───── DATASET EXCERPTS ─────

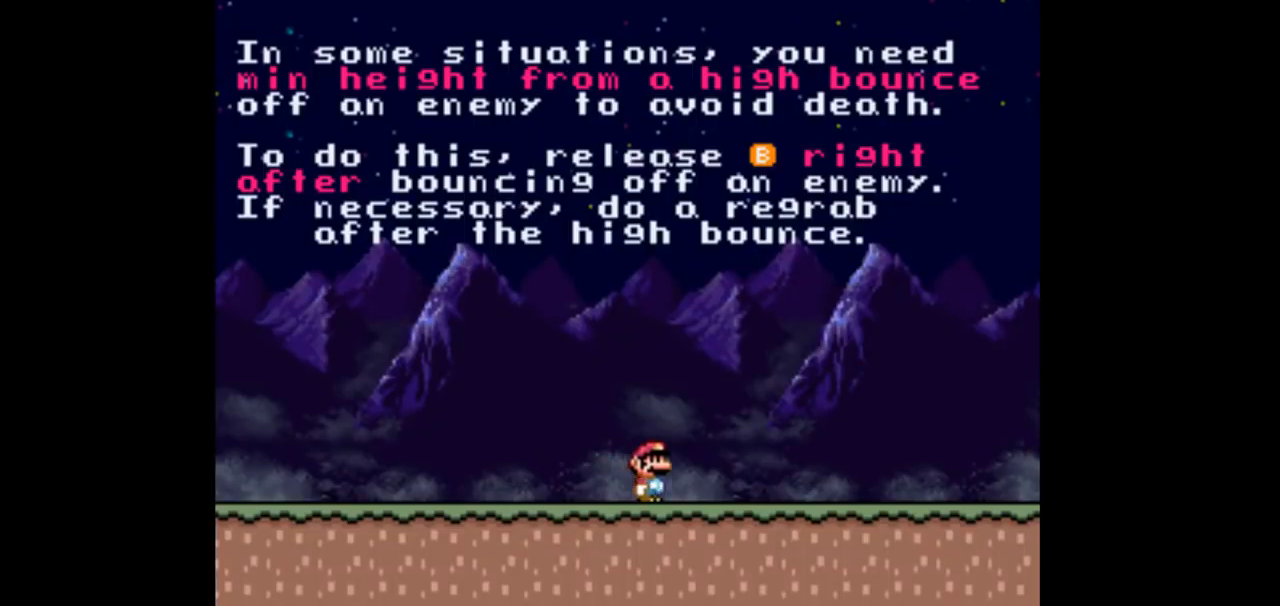
{"buttons": ["DPAD_RIGHT"], "events": []}
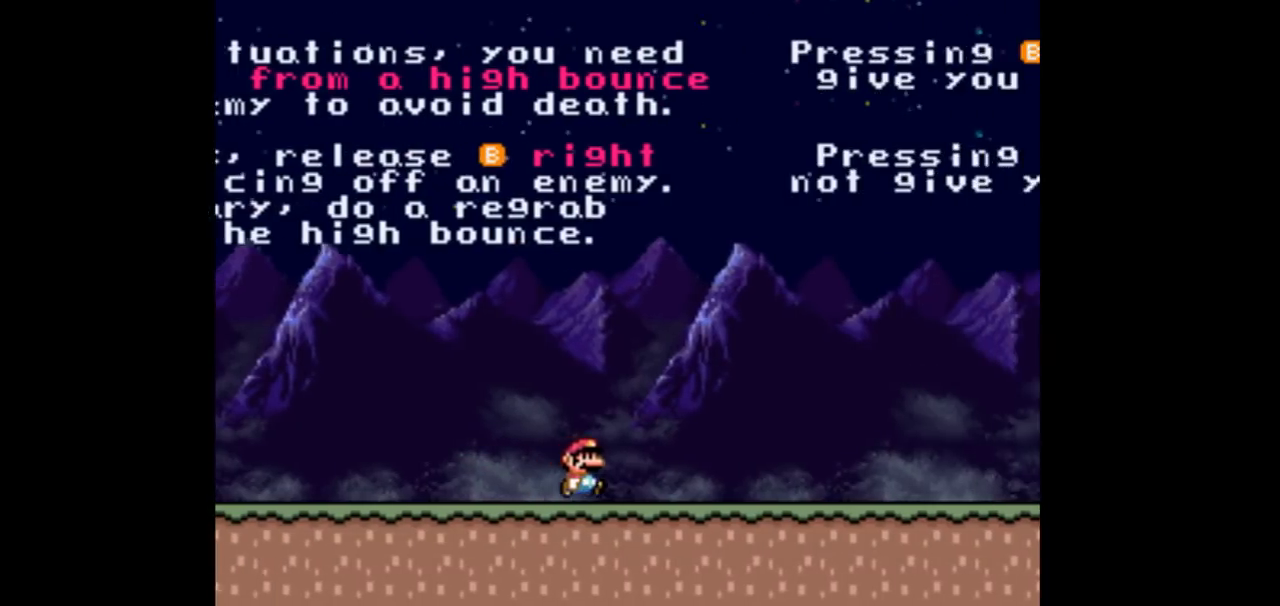
{"buttons": ["DPAD_RIGHT"], "events": []}
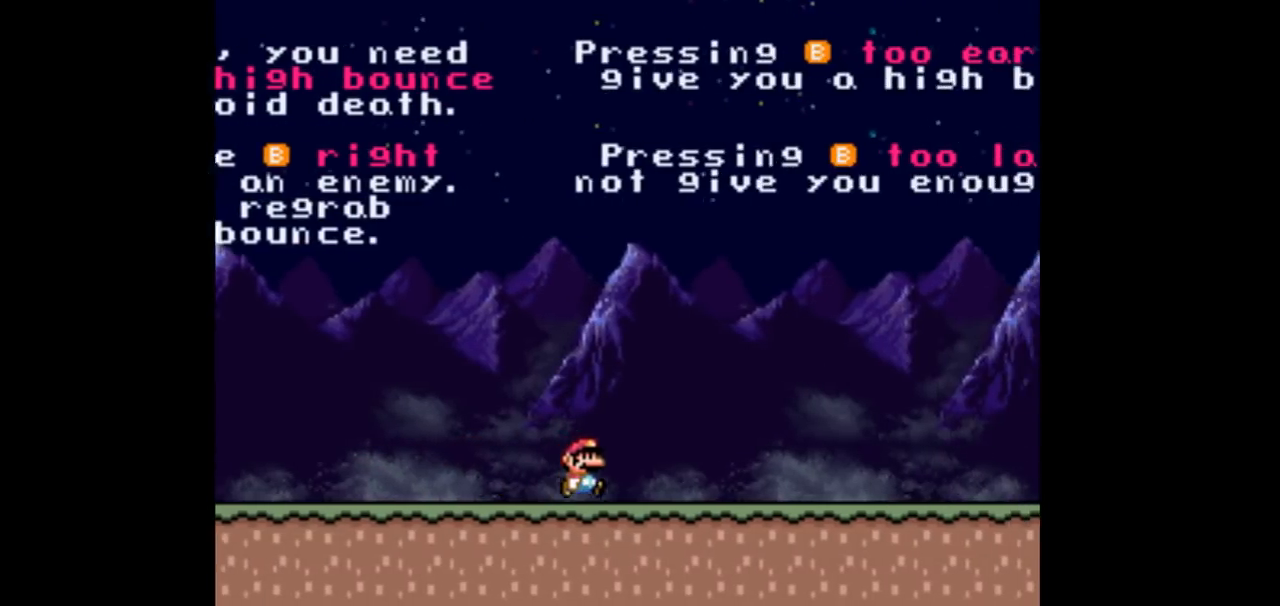
{"buttons": [], "events": [[300, "DPAD_RIGHT", "up"]]}
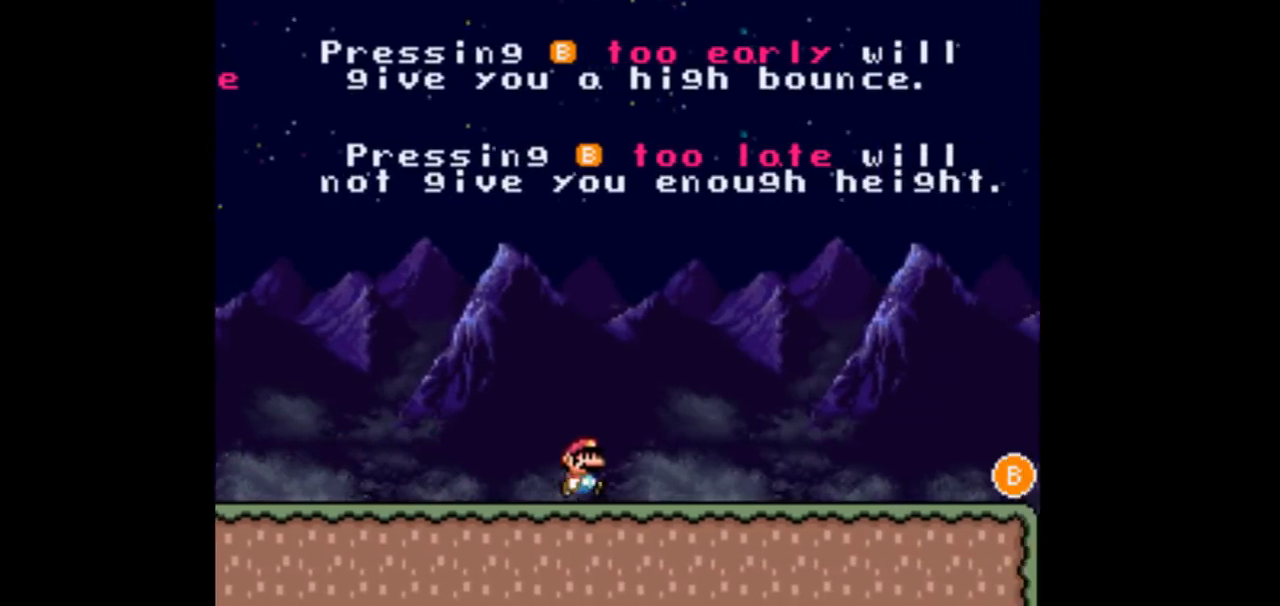
{"buttons": [], "events": []}
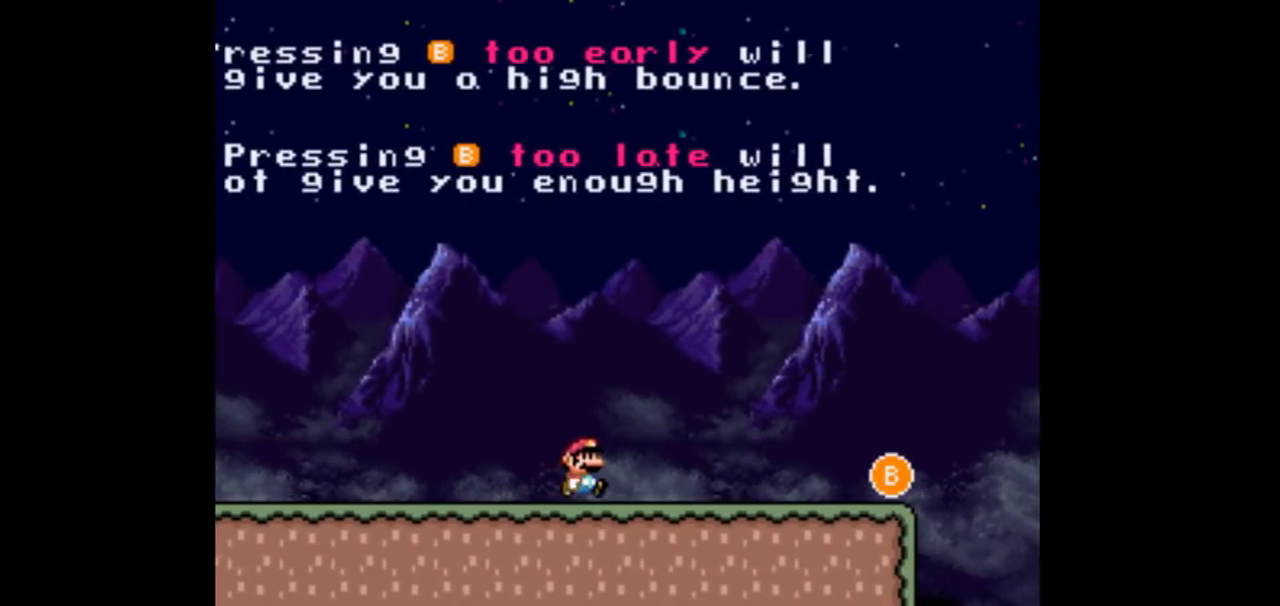
{"buttons": ["DPAD_RIGHT"], "events": [[133, "DPAD_LEFT", "down"], [433, "DPAD_LEFT", "up"], [467, "DPAD_RIGHT", "down"]]}
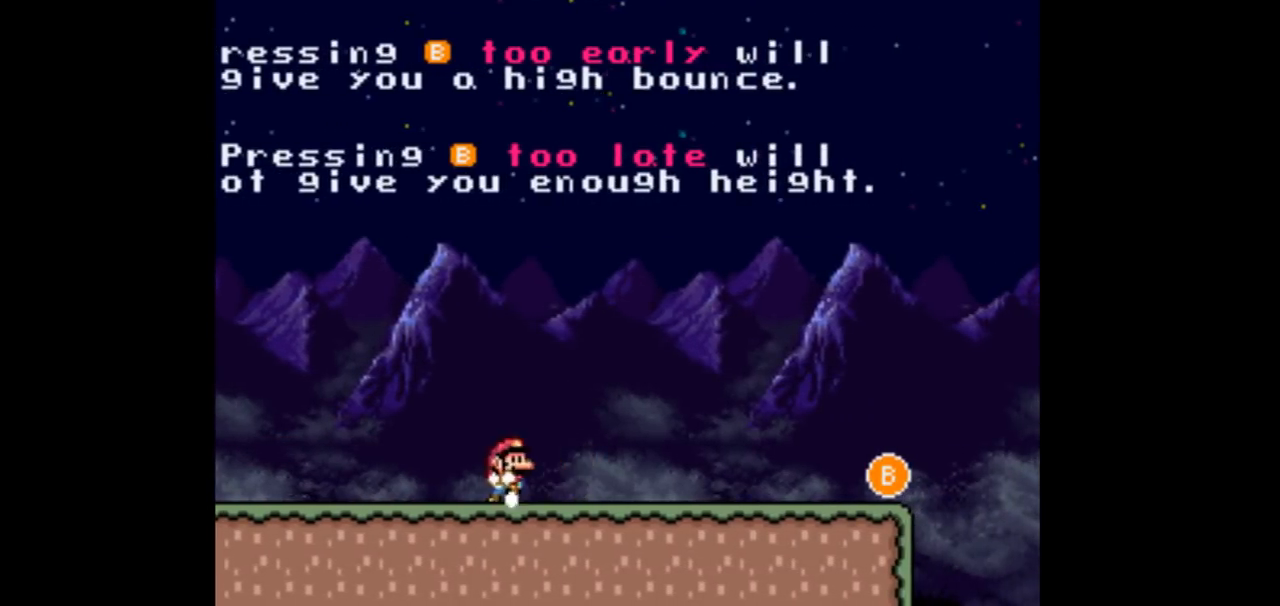
{"buttons": ["DPAD_LEFT"], "events": [[133, "DPAD_RIGHT", "up"], [400, "DPAD_LEFT", "down"]]}
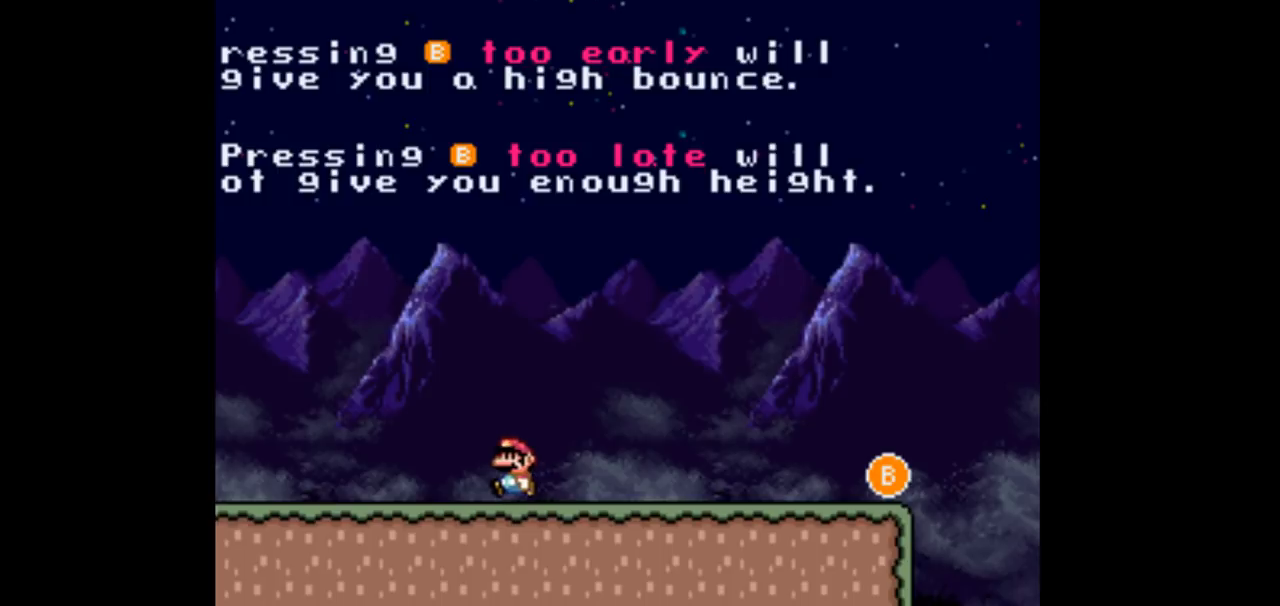
{"buttons": ["B", "DPAD_RIGHT"], "events": [[233, "B", "down"], [267, "DPAD_LEFT", "up"], [267, "DPAD_RIGHT", "down"]]}
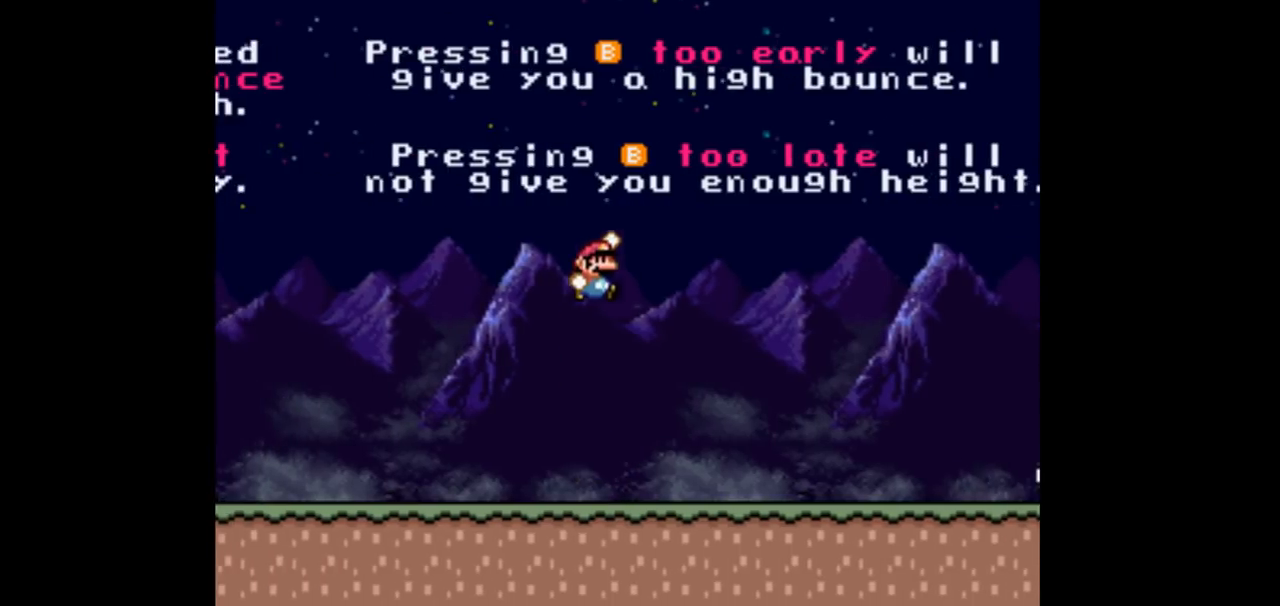
{"buttons": ["DPAD_RIGHT"], "events": [[167, "B", "up"], [167, "DPAD_RIGHT", "up"], [233, "DPAD_LEFT", "down"], [367, "DPAD_LEFT", "up"], [400, "DPAD_RIGHT", "down"]]}
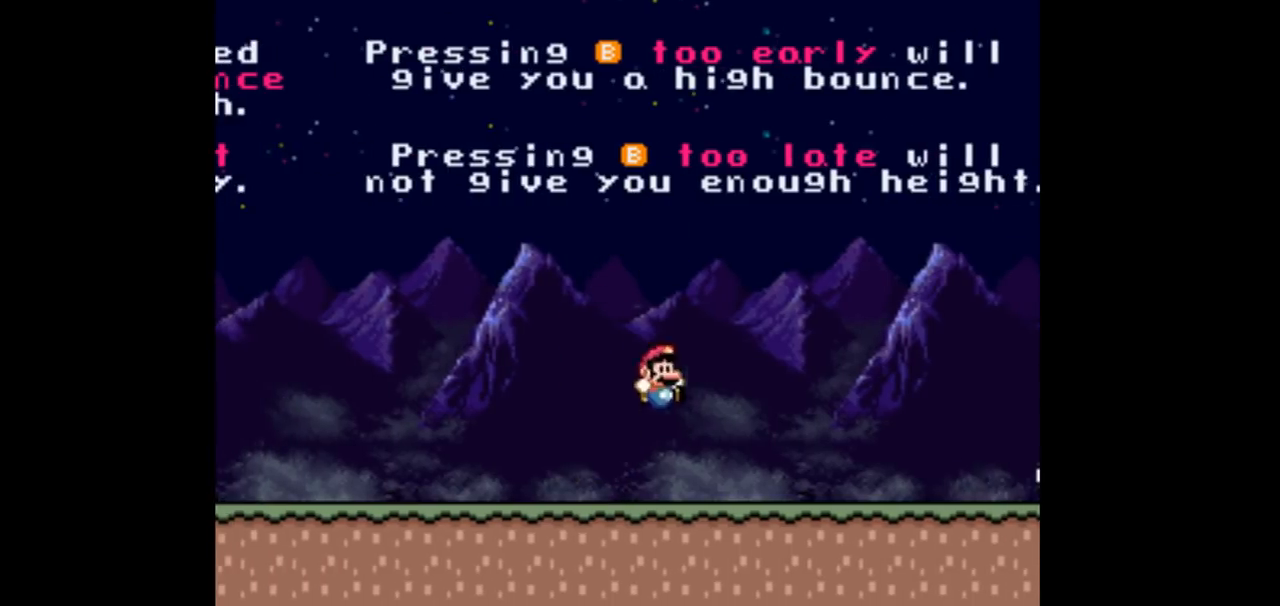
{"buttons": ["DPAD_RIGHT"], "events": []}
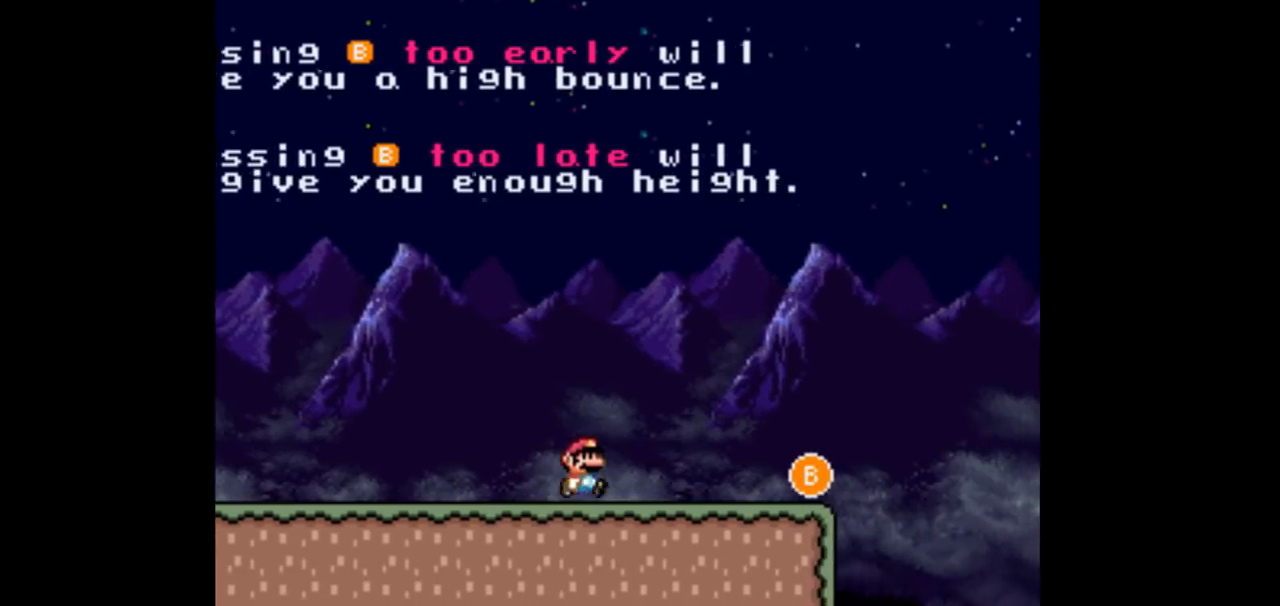
{"buttons": ["DPAD_LEFT"], "events": [[333, "DPAD_RIGHT", "up"], [400, "DPAD_LEFT", "down"]]}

─────

#### WHAT YOU NEED TO DO:
Every line of the listing above is to be repeated exactly, with its pictures left out.

#### THE COMPLETED TASK:
{"buttons": ["DPAD_RIGHT"], "events": []}
{"buttons": ["DPAD_RIGHT"], "events": []}
{"buttons": [], "events": [[300, "DPAD_RIGHT", "up"]]}
{"buttons": [], "events": []}
{"buttons": ["DPAD_RIGHT"], "events": [[133, "DPAD_LEFT", "down"], [433, "DPAD_LEFT", "up"], [467, "DPAD_RIGHT", "down"]]}
{"buttons": ["DPAD_LEFT"], "events": [[133, "DPAD_RIGHT", "up"], [400, "DPAD_LEFT", "down"]]}
{"buttons": ["B", "DPAD_RIGHT"], "events": [[233, "B", "down"], [267, "DPAD_LEFT", "up"], [267, "DPAD_RIGHT", "down"]]}
{"buttons": ["DPAD_RIGHT"], "events": [[167, "B", "up"], [167, "DPAD_RIGHT", "up"], [233, "DPAD_LEFT", "down"], [367, "DPAD_LEFT", "up"], [400, "DPAD_RIGHT", "down"]]}
{"buttons": ["DPAD_RIGHT"], "events": []}
{"buttons": ["DPAD_LEFT"], "events": [[333, "DPAD_RIGHT", "up"], [400, "DPAD_LEFT", "down"]]}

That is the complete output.